I have converted part of an algorithm from C to ARM Assembler (using NEON instructions), but now it is 2x slower than the original C Code. How can I improve performance?
Target is a ARM Cortex-A9.
The algorithm reads 64Bit-values from an array. From this value one byte is extracted, which is then used as the lookup-value for another table.
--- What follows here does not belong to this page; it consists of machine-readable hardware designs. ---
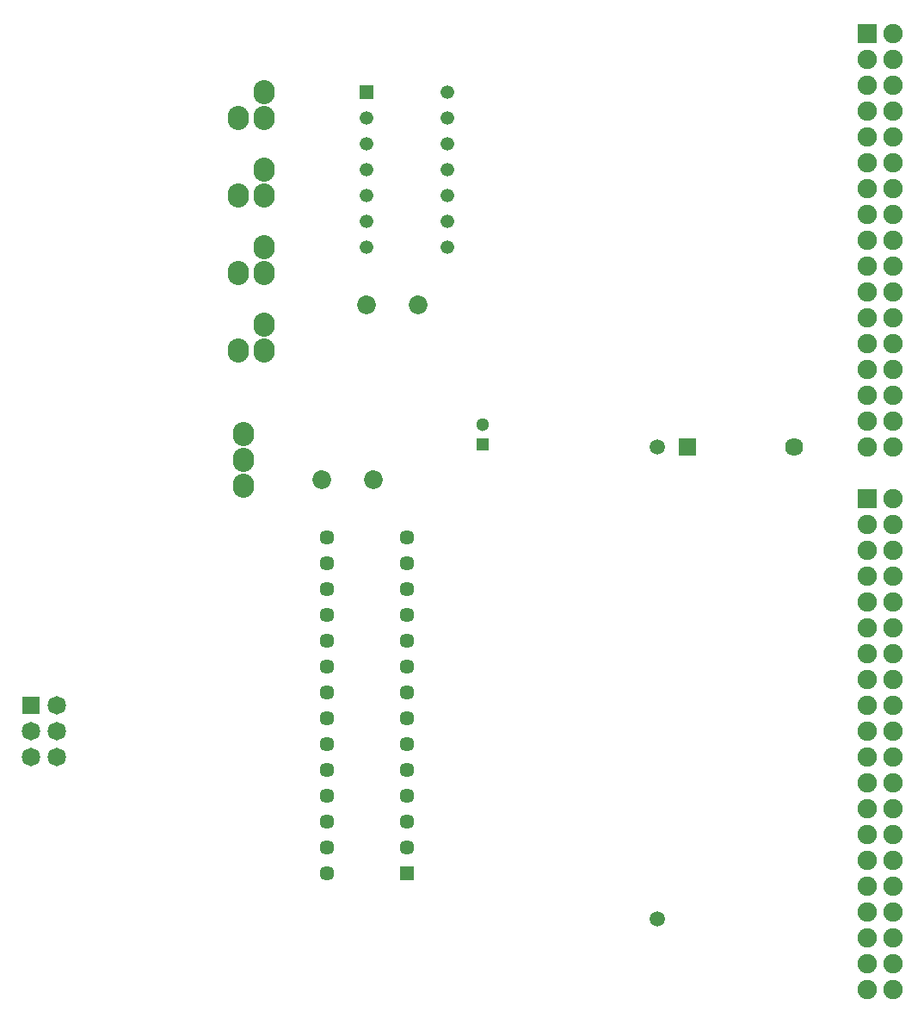
<source format=gbr>
G04 DipTrace 4.3.0.5*
G04 BottomMask.gbr*
%MOMM*%
G04 #@! TF.FileFunction,Soldermask,Bot*
G04 #@! TF.Part,Single*
%ADD32C,1.5*%
%ADD50C,1.45*%
%ADD52R,1.45X1.45*%
%ADD54C,1.34*%
%ADD56R,1.34X1.34*%
%ADD59C,1.3*%
%ADD60O,2.105X2.359*%
%ADD62C,1.82*%
%ADD64R,1.82X1.82*%
%ADD66C,1.91*%
%ADD68R,1.91X1.91*%
%ADD70C,1.79*%
%ADD72R,1.79X1.79*%
%ADD75R,1.3X1.3*%
%ADD77C,1.85*%
%FSLAX35Y35*%
G04*
G71*
G90*
G75*
G01*
G04 BotMask*
%LPD*%
D77*
X-5461000Y2032000D3*
X-4953000D3*
D75*
X-4317997Y662000D3*
D59*
X-4318003Y862000D3*
D77*
X-5397500Y317500D3*
X-5905500D3*
D72*
X-2302000Y635000D3*
D70*
X-1254000D3*
D68*
X-539750Y127000D3*
D66*
X-285750D3*
X-539750Y-127000D3*
X-285750D3*
X-539750Y-381000D3*
X-285750D3*
X-539750Y-635000D3*
X-285750D3*
X-539750Y-889000D3*
X-285750D3*
X-539750Y-1143000D3*
X-285750D3*
X-539750Y-1397000D3*
X-285750D3*
X-539750Y-1651000D3*
X-285750D3*
X-539750Y-1905000D3*
X-285750D3*
X-539750Y-2159000D3*
X-285750D3*
X-539750Y-2413000D3*
X-285750D3*
X-539750Y-2667000D3*
X-285750D3*
X-539750Y-2921000D3*
X-285750D3*
X-539750Y-3175000D3*
X-285750D3*
X-539750Y-3429000D3*
X-285750D3*
X-539750Y-3683000D3*
X-285750D3*
X-539750Y-3937000D3*
X-285750D3*
X-539750Y-4191000D3*
X-285750D3*
X-539750Y-4445000D3*
X-285750D3*
X-539750Y-4699000D3*
X-285750D3*
D68*
X-539750Y4699000D3*
D66*
X-285750D3*
X-539750Y4445000D3*
X-285750D3*
X-539750Y4191000D3*
X-285750D3*
X-539750Y3937000D3*
X-285750D3*
X-539750Y3683000D3*
X-285750D3*
X-539750Y3429000D3*
X-285750D3*
X-539750Y3175000D3*
X-285750D3*
X-539750Y2921000D3*
X-285750D3*
X-539750Y2667000D3*
X-285750D3*
X-539750Y2413000D3*
X-285750D3*
X-539750Y2159000D3*
X-285750D3*
X-539750Y1905000D3*
X-285750D3*
X-539750Y1651000D3*
X-285750D3*
X-539750Y1397000D3*
X-285750D3*
X-539750Y1143000D3*
X-285750D3*
X-539750Y889000D3*
X-285750D3*
X-539750Y635000D3*
X-285750D3*
D64*
X-8763000Y-1905000D3*
D62*
X-8509000D3*
X-8763000Y-2159000D3*
X-8509000D3*
X-8763000Y-2413000D3*
X-8509000D3*
D60*
X-6672173Y257303D3*
X-6672170Y765300D3*
X-6672173Y511303D3*
X-6472327Y4124197D3*
X-6726300Y3870200D3*
X-6472327Y3870197D3*
Y3362197D3*
X-6726300Y3108200D3*
X-6472327Y3108197D3*
Y2600197D3*
X-6726300Y2346200D3*
X-6472327Y2346197D3*
X-6472333Y1838196D3*
X-6726300Y1584193D3*
X-6472327Y1584196D3*
D32*
X-2603500Y635000D3*
Y-4000500D3*
D56*
X-5461123Y4127500D3*
D54*
Y3873500D3*
Y3619500D3*
Y3365500D3*
Y3111500D3*
Y2857500D3*
Y2603500D3*
X-4667123D3*
Y2857500D3*
Y3111500D3*
Y3365500D3*
Y3619500D3*
Y3873500D3*
Y4127500D3*
D52*
X-5067300Y-3556000D3*
D50*
Y-3302000D3*
Y-3048000D3*
Y-2794000D3*
Y-2540000D3*
Y-2286000D3*
Y-2032000D3*
Y-1778000D3*
Y-1524000D3*
Y-1270000D3*
Y-1016000D3*
Y-762000D3*
Y-508000D3*
Y-254000D3*
X-5854700D3*
Y-508000D3*
Y-762000D3*
Y-1016000D3*
Y-1270000D3*
Y-1524000D3*
Y-1778000D3*
Y-2032000D3*
Y-2286000D3*
Y-2540000D3*
Y-2794000D3*
Y-3048000D3*
Y-3302000D3*
Y-3556000D3*
M02*

</source>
This part is done about 10 times, and each resulting table value is XOR´d with the others and the final result written into another array.
Something like this:
result[i] = T0[ GetByte0( a[i1] ) ] ^ T1[ GetByte1( a[i2] ) ] ^ ... ^ T10[ (...) ];
In my approach i load the whole array "a" in Neon Registers and then move the right byte in an arm register, calculate the offset and then load the value from the table:
vldm.64 r0, {d0-d7} //Load 8x64Bit from the input array
vmov.u8 r12, d0[0] //Mov the first Byte from d0 into r12
add r12, r2, r12, asl #3 // r12 = base_adress + r12 << 3
vldr.64 d8, [r12] // d8 = mem[r12]
.
.
.
veor d8, d8, d9 // d8 = d8 ^ d9
veor d8, d8, d10 // d8 = d8 ^d10 ...ect.
Where r2 holds the base adress of the lookup table.
adress = Table_adress + (8* value_fromByte);
This step (except the loading at the beginning) is done like 100 times. Why is this so slow?
Also what are the differences between "vld", "vldr" and "vldm" - and which one is the fastest. How can i perform the offset calculation only within Neon registers? Thank you.